I never bargain with people for a couple of good reasons. One is I’m lousy at it. The other is I figure if I really want something, I’ll pay the asking price and so be it. But with the saw I was in some odd, in-between state. I liked it, for sure, but hadn’t decided I wanted it. And thus conflicted, more talking to myself than Bryon, I said, “That’s too much.”

Which, of and by itself, was ridiculous. Twenty bucks for that saw? Hell, any ex-pat from the suburbs now living in My Home Town would gladly shell out five times that to adorn the wall above his Prius. And I knew that. But essentially I was thinking out loud, rather than consciously engaging in a discussion.

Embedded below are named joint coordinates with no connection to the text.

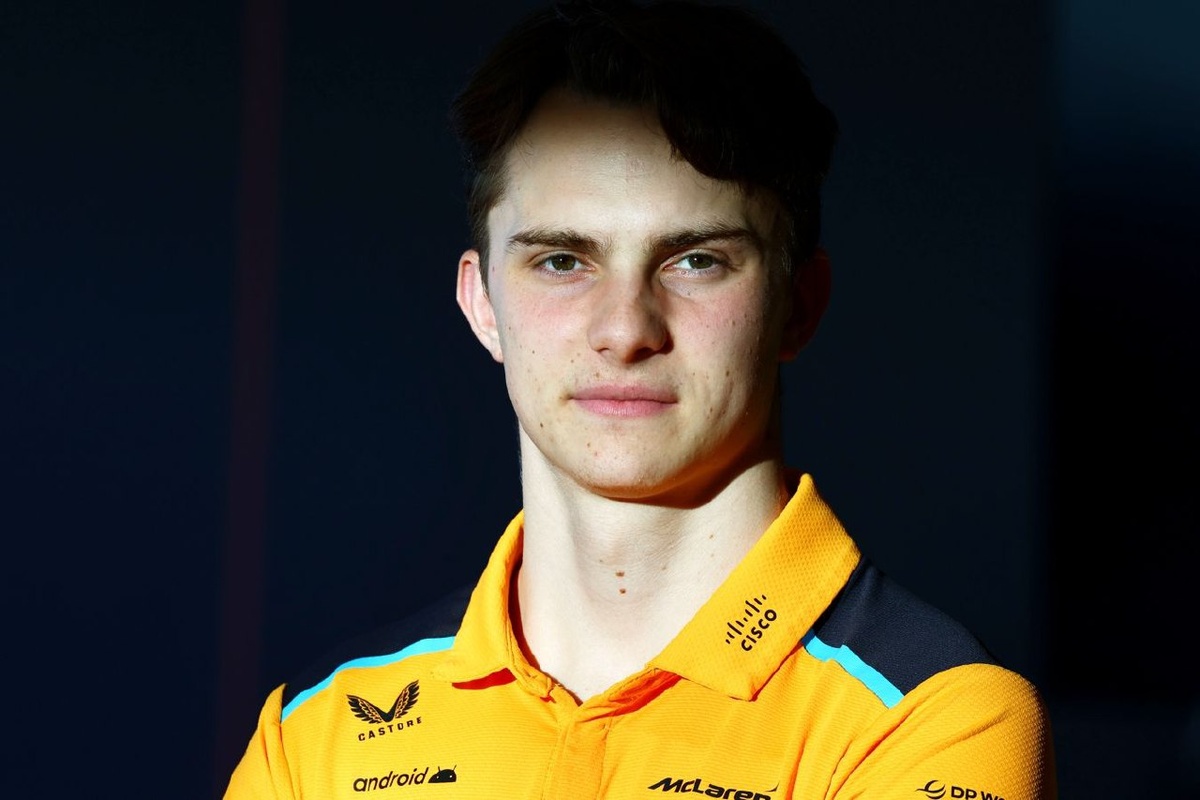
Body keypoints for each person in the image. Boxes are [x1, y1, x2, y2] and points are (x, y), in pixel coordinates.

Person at [224, 1, 1057, 797]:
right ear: (482, 305)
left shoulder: (933, 720)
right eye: (562, 261)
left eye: (696, 261)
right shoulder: (317, 731)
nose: (625, 329)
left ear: (798, 304)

“OK,” said Byron, “I’ll give you the Paul Smith’s discount — 50%. How about 10 bucks?”

“Deal,” I said, now back in reality.

Then I handed him — you guessed it — a sawbuck.

After that, we said our goodbyes, and the saw, the Kook and I headed out.

When I got home, I felt bad about not paying Bryon the 20 bucks when he asked for it. But as I said, I wasn’t running a game on him — I just wasn’t in the moment, at least not in any clear-headed sense.

And, frankly, I still feel bad … though less so.

Ultimately, even if I wasn’t a stellar gentleman to Byron, I think I did right by the saw. It’d been lying in some dusty corner of a shed for at least a half-century — but no longer. Now it’s on my wall, a source of delight for me and for anyone else who sees it.

Plus it’s not only a tribute to the old-time loggers and how hard they worked, but it’s a memorial of sorts for Byron’s dad.

And let’s face it: The rest of us should be so lucky with the earthly goods we leave behind.